=== Begin Enclosure ===
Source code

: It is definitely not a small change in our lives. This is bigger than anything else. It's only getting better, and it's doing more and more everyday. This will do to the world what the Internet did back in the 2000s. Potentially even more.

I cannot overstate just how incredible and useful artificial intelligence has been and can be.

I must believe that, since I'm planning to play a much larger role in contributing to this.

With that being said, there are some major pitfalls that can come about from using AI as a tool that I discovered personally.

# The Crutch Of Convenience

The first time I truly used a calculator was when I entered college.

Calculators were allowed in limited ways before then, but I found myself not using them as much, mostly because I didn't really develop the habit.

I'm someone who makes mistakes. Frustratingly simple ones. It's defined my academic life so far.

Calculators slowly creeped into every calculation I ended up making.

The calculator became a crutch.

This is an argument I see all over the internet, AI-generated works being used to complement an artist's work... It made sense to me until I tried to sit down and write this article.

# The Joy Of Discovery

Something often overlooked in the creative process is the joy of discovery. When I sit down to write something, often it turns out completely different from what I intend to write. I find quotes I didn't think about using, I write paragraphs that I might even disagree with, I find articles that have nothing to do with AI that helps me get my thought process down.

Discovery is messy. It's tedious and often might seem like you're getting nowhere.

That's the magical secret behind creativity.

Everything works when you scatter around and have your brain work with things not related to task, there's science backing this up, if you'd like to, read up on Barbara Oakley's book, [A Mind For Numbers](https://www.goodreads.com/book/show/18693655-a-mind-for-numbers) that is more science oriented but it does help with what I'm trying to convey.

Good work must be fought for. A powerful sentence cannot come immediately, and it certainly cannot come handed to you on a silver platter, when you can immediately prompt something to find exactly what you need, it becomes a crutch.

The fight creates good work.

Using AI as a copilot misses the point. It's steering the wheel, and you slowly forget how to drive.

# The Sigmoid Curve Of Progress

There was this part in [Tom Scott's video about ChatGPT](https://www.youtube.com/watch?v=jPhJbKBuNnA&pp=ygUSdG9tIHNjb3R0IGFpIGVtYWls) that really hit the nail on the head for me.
=== End Enclosure ===
### Exercise details
Render each line of the data above as a JSON list of strings, one string per line, and leave out the blank lines.

### Answer for the task
[
  "Source code",
  ": It is definitely not a small change in our lives. This is bigger than anything else. It's only getting better, and it's doing more and more everyday. This will do to the world what the Internet did back in the 2000s. Potentially even more.",
  "I cannot overstate just how incredible and useful artificial intelligence has been and can be.",
  "I must believe that, since I'm planning to play a much larger role in contributing to this.",
  "With that being said, there are some major pitfalls that can come about from using AI as a tool that I discovered personally.",
  "# The Crutch Of Convenience",
  "The first time I truly used a calculator was when I entered college.",
  "Calculators were allowed in limited ways before then, but I found myself not using them as much, mostly because I didn't really develop the habit.",
  "I'm someone who makes mistakes. Frustratingly simple ones. It's defined my academic life so far.",
  "Calculators slowly creeped into every calculation I ended up making.",
  "The calculator became a crutch.",
  "This is an argument I see all over the internet, AI-generated works being used to complement an artist's work... It made sense to me until I tried to sit down and write this article.",
  "# The Joy Of Discovery",
  "Something often overlooked in the creative process is the joy of discovery. When I sit down to write something, often it turns out completely different from what I intend to write. I find quotes I didn't think about using, I write paragraphs that I might even disagree with, I find articles that have nothing to do with AI that helps me get my thought process down.",
  "Discovery is messy. It's tedious and often might seem like you're getting nowhere.",
  "That's the magical secret behind creativity.",
  "Everything works when you scatter around and have your brain work with things not related to task, there's science backing this up, if you'd like to, read up on Barbara Oakley's book, [A Mind For Numbers](https://www.goodreads.com/book/show/18693655-a-mind-for-numbers) that is more science oriented but it does help with what I'm trying to convey.",
  "Good work must be fought for. A powerful sentence cannot come immediately, and it certainly cannot come handed to you on a silver platter, when you can immediately prompt something to find exactly what you need, it becomes a crutch.",
  "The fight creates good work.",
  "Using AI as a copilot misses the point. It's steering the wheel, and you slowly forget how to drive.",
  "# The Sigmoid Curve Of Progress",
  "There was this part in [Tom Scott's video about ChatGPT](https://www.youtube.com/watch?v=jPhJbKBuNnA&pp=ygUSdG9tIHNjb3R0IGFpIGVtYWls) that really hit the nail on the head for me."
]